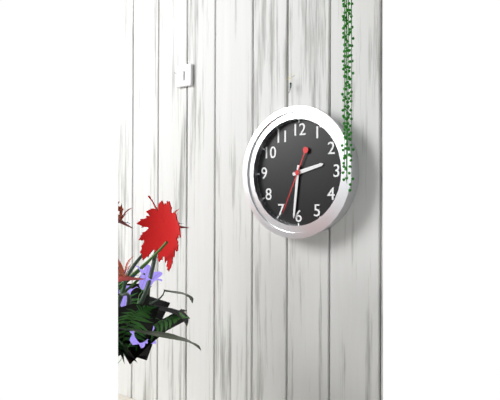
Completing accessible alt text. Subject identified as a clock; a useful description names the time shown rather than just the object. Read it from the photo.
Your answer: 2:31:34
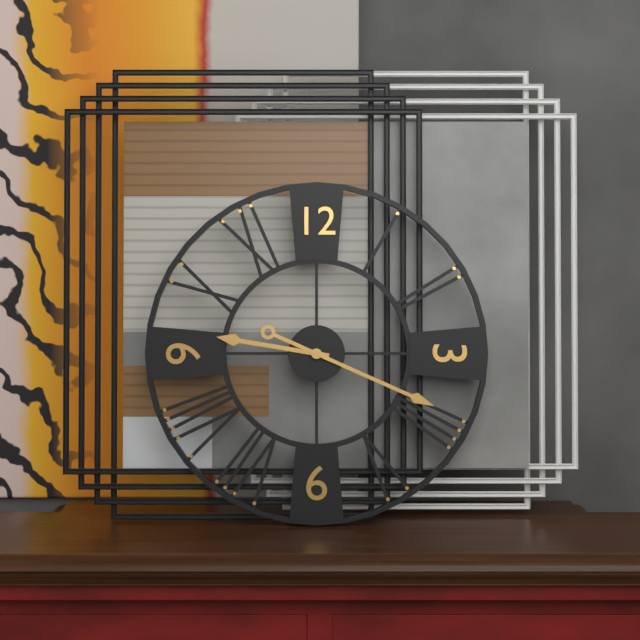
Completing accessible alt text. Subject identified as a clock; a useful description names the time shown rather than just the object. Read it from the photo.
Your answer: 9:19
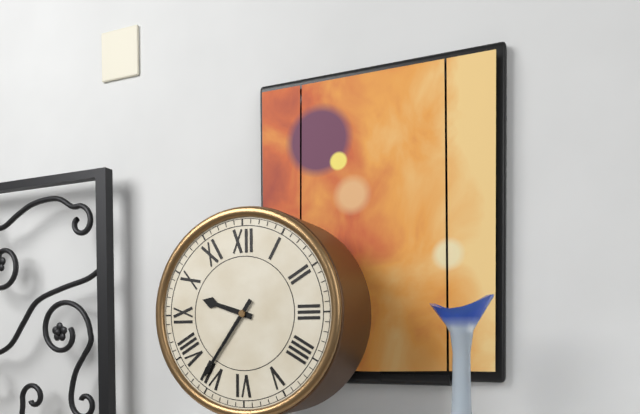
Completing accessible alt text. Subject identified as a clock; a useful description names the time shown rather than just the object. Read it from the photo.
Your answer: 9:36
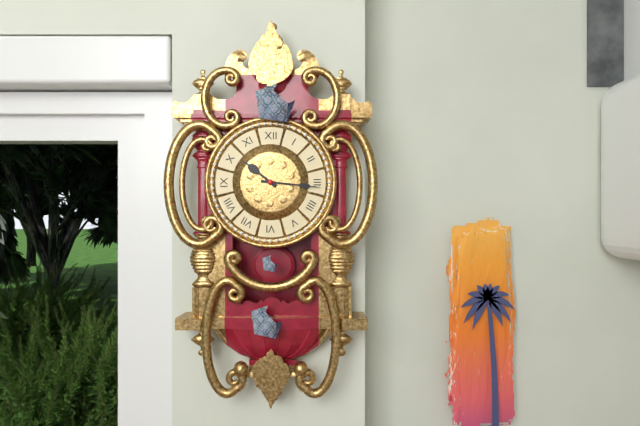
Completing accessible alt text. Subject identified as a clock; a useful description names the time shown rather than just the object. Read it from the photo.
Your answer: 10:16
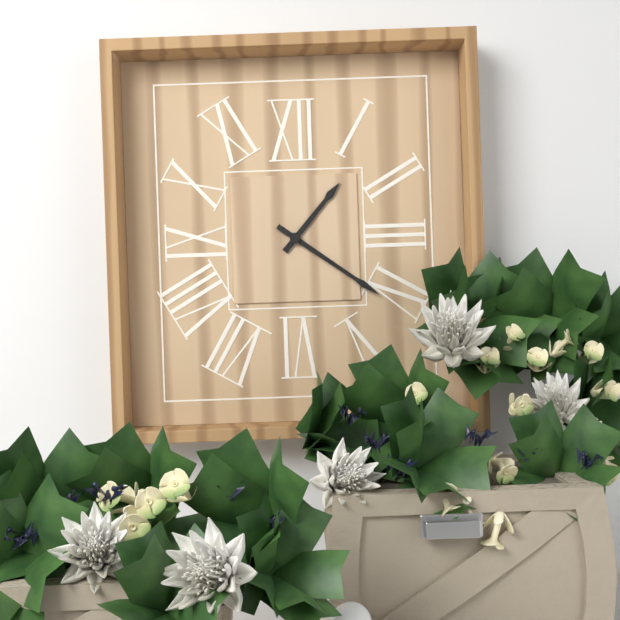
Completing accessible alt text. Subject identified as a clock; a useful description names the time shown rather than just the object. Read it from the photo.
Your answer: 1:21
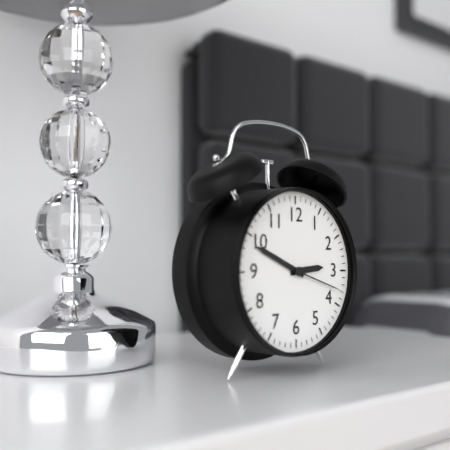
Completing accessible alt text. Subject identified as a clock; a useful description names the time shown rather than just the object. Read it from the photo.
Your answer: 2:49:18
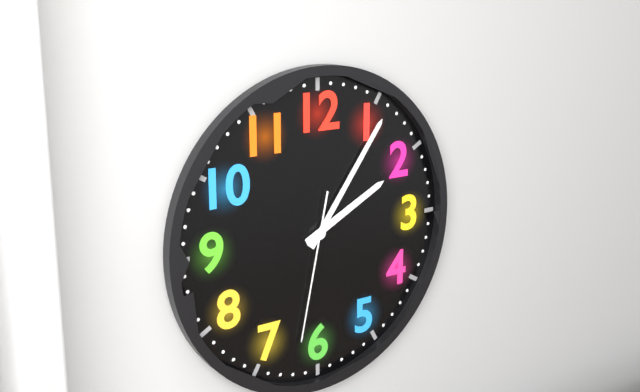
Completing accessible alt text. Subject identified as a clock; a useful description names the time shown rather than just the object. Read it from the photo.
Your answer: 2:06:32
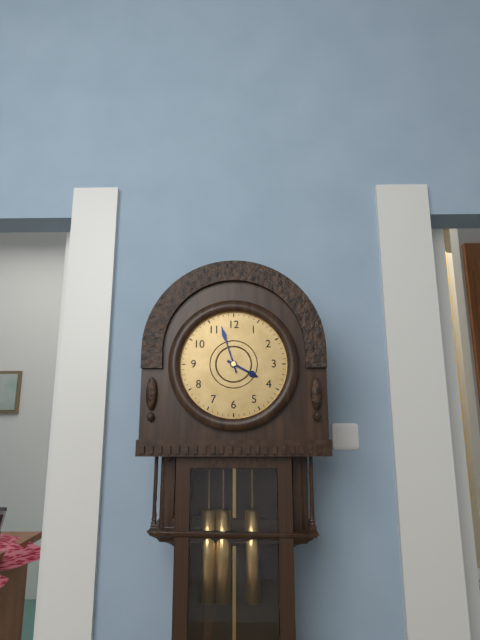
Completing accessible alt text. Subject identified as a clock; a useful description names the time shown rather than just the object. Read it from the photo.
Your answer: 3:57
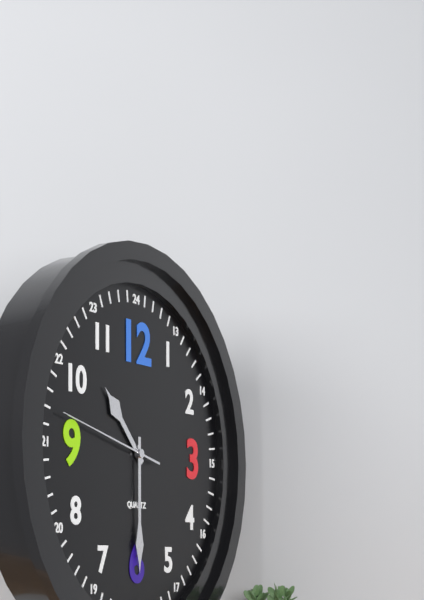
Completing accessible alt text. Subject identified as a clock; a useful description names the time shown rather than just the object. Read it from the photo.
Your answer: 10:30:47
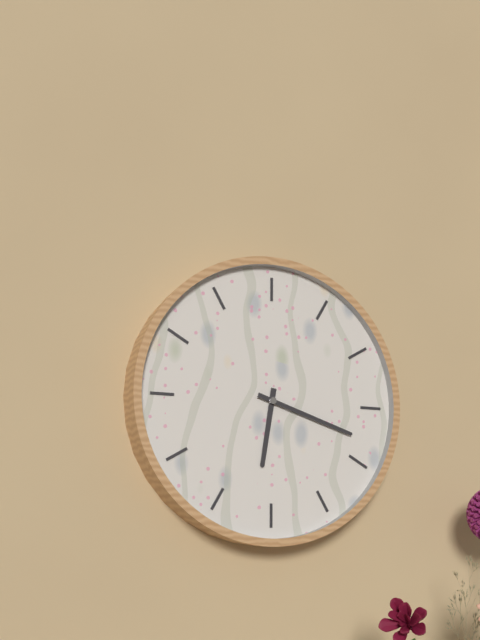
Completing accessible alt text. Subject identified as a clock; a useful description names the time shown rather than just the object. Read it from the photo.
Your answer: 6:18
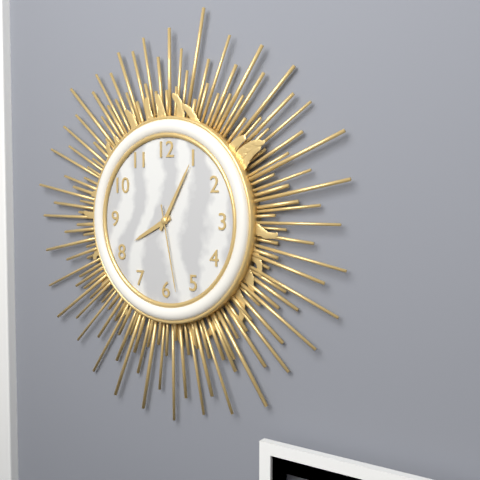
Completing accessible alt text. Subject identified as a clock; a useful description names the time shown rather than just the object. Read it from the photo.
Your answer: 8:05:28
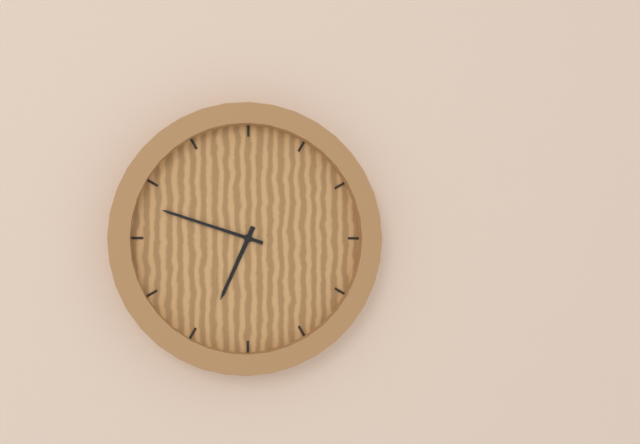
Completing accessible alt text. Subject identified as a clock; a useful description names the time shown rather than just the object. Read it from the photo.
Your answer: 6:48
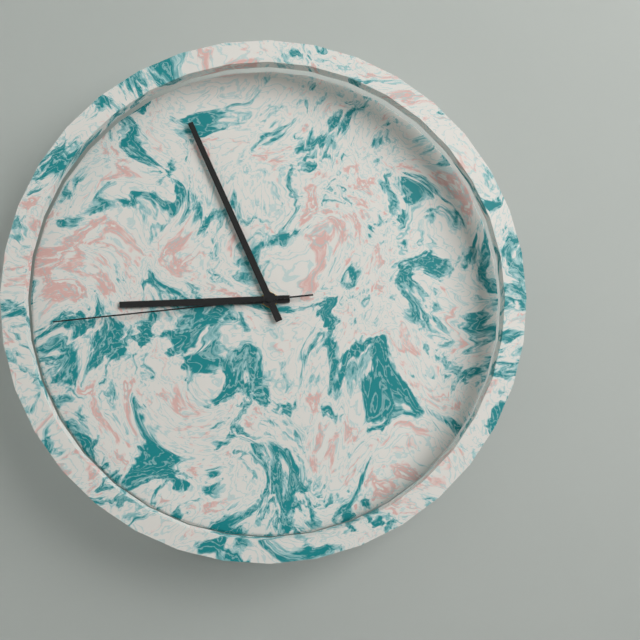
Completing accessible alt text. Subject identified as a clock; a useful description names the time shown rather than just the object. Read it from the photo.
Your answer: 8:56:44
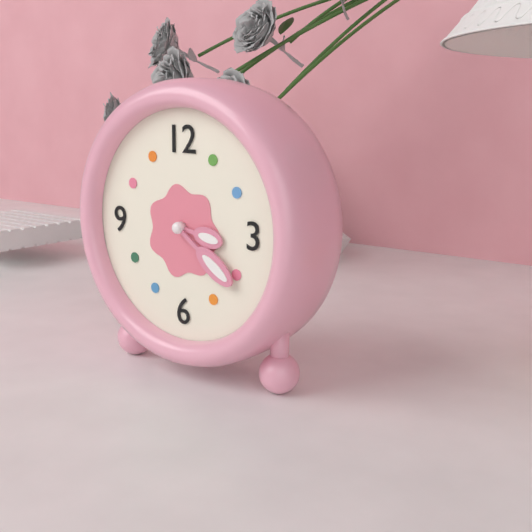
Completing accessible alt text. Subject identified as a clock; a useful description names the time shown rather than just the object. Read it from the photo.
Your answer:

------

- _What the exercise asks_
Copy every one of the lines above word for word, leaving out the pictures.

- _Reply to the exercise_
Completing accessible alt text. Subject identified as a clock; a useful description names the time shown rather than just the object. Read it from the photo.
Your answer: 2:31:34
Completing accessible alt text. Subject identified as a clock; a useful description names the time shown rather than just the object. Read it from the photo.
Your answer: 9:19
Completing accessible alt text. Subject identified as a clock; a useful description names the time shown rather than just the object. Read it from the photo.
Your answer: 9:36
Completing accessible alt text. Subject identified as a clock; a useful description names the time shown rather than just the object. Read it from the photo.
Your answer: 10:16
Completing accessible alt text. Subject identified as a clock; a useful description names the time shown rather than just the object. Read it from the photo.
Your answer: 1:21
Completing accessible alt text. Subject identified as a clock; a useful description names the time shown rather than just the object. Read it from the photo.
Your answer: 2:49:18
Completing accessible alt text. Subject identified as a clock; a useful description names the time shown rather than just the object. Read it from the photo.
Your answer: 2:06:32
Completing accessible alt text. Subject identified as a clock; a useful description names the time shown rather than just the object. Read it from the photo.
Your answer: 3:57
Completing accessible alt text. Subject identified as a clock; a useful description names the time shown rather than just the object. Read it from the photo.
Your answer: 10:30:47
Completing accessible alt text. Subject identified as a clock; a useful description names the time shown rather than just the object. Read it from the photo.
Your answer: 6:18
Completing accessible alt text. Subject identified as a clock; a useful description names the time shown rather than just the object. Read it from the photo.
Your answer: 8:05:28
Completing accessible alt text. Subject identified as a clock; a useful description names the time shown rather than just the object. Read it from the photo.
Your answer: 6:48
Completing accessible alt text. Subject identified as a clock; a useful description names the time shown rather than just the object. Read it from the photo.
Your answer: 8:56:44
Completing accessible alt text. Subject identified as a clock; a useful description names the time shown rather than just the object. Read it from the photo.
Your answer:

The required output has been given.